Greatest hits album by Avalon
- Released: March 25, 2003
- Recorded: 1996–2002
- Genre: CCM, Inspirational
- Length: 70:55
- Label: Sparrow
- Producer: Brown Bannister, Charlie Peacock, Tedd T

Avalon chronology
| O2: Avalon Remixed (2002) | Testify to Love: The Very Best of Avalon (2003) | The Creed (2004) |

= Testify to Love: The Very Best of Avalon =

Testify to Love: The Very Best of Avalon is Avalon's seventh release—the group's first greatest hits collection—and is titled appropriately after the quartet's hit, "Testify to Love". It is the first album showcasing Melissa Greene, who replaced Cherie Adams, and the last album featuring founding member Michael Passons. Although mostly consisting of previous radio hits, three new songs were added—"New Day", "Everything to Me", and "Pray", with a bonus Christmas song. "Wonder Why" has an alternate opening from the original album version.

Collection entries —
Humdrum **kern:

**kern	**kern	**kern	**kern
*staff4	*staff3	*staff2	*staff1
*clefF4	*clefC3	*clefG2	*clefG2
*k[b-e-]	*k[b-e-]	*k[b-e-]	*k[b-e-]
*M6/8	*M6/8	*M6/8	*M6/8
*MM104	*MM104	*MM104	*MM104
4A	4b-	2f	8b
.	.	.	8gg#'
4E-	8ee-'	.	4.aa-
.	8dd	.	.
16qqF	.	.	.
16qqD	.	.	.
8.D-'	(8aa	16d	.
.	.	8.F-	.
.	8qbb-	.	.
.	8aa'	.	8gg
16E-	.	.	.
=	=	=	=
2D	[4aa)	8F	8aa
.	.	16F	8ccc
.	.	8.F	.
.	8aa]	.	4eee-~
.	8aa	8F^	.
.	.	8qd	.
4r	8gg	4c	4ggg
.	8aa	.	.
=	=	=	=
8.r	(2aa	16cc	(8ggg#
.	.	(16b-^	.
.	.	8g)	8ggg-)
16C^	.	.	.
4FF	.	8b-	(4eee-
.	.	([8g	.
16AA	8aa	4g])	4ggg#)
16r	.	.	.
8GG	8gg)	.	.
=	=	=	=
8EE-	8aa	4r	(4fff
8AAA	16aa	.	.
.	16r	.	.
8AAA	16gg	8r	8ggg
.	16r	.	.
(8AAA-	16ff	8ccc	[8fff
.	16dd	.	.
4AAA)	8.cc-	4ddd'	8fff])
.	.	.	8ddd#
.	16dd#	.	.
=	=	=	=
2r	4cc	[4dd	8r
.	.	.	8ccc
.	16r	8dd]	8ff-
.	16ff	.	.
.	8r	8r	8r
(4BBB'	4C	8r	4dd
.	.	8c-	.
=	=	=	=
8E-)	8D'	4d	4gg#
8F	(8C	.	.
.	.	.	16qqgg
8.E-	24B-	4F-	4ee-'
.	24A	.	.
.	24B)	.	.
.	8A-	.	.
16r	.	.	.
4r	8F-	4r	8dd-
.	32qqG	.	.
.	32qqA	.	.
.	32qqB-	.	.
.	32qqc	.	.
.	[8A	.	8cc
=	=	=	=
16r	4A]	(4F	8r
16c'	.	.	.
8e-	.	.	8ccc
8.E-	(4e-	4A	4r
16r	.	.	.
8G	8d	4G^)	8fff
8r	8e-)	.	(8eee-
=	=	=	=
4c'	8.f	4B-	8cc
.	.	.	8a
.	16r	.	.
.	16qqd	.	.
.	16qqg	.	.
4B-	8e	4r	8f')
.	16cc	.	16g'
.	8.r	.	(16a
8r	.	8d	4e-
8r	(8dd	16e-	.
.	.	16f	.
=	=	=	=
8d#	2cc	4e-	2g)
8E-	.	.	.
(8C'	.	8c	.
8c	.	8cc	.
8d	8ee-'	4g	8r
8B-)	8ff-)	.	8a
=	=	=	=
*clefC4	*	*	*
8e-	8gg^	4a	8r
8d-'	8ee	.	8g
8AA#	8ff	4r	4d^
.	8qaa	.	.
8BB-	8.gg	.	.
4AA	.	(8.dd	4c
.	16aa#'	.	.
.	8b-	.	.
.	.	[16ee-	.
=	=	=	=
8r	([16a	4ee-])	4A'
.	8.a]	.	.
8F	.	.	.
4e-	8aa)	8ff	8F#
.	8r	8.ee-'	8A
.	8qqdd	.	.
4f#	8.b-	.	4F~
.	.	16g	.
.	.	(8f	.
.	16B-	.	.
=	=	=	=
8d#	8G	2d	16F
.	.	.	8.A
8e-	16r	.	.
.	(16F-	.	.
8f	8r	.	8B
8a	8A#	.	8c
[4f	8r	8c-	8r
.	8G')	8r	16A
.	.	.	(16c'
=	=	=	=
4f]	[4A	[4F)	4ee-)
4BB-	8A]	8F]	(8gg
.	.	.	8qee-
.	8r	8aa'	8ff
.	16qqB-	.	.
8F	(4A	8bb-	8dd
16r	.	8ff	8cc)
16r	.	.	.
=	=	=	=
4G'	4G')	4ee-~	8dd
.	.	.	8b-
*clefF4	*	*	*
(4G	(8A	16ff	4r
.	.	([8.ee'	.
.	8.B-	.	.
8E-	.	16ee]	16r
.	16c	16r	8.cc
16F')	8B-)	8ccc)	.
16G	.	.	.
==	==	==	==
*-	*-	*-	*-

GOALS —
1. In the album entry, who was replaced by Melissa Greene?
2. Reproduce the album entry starting at "Avalon chronology" and ending at "original album version.".

COMPLETE ANSWERS —
1. Cherie Adams

2.
Avalon chronology
| O2: Avalon Remixed (2002) | Testify to Love: The Very Best of Avalon (2003) | The Creed (2004) |

= Testify to Love: The Very Best of Avalon =

Testify to Love: The Very Best of Avalon is Avalon's seventh release—the group's first greatest hits collection—and is titled appropriately after the quartet's hit, "Testify to Love". It is the first album showcasing Melissa Greene, who replaced Cherie Adams, and the last album featuring founding member Michael Passons. Although mostly consisting of previous radio hits, three new songs were added—"New Day", "Everything to Me", and "Pray", with a bonus Christmas song. "Wonder Why" has an alternate opening from the original album version.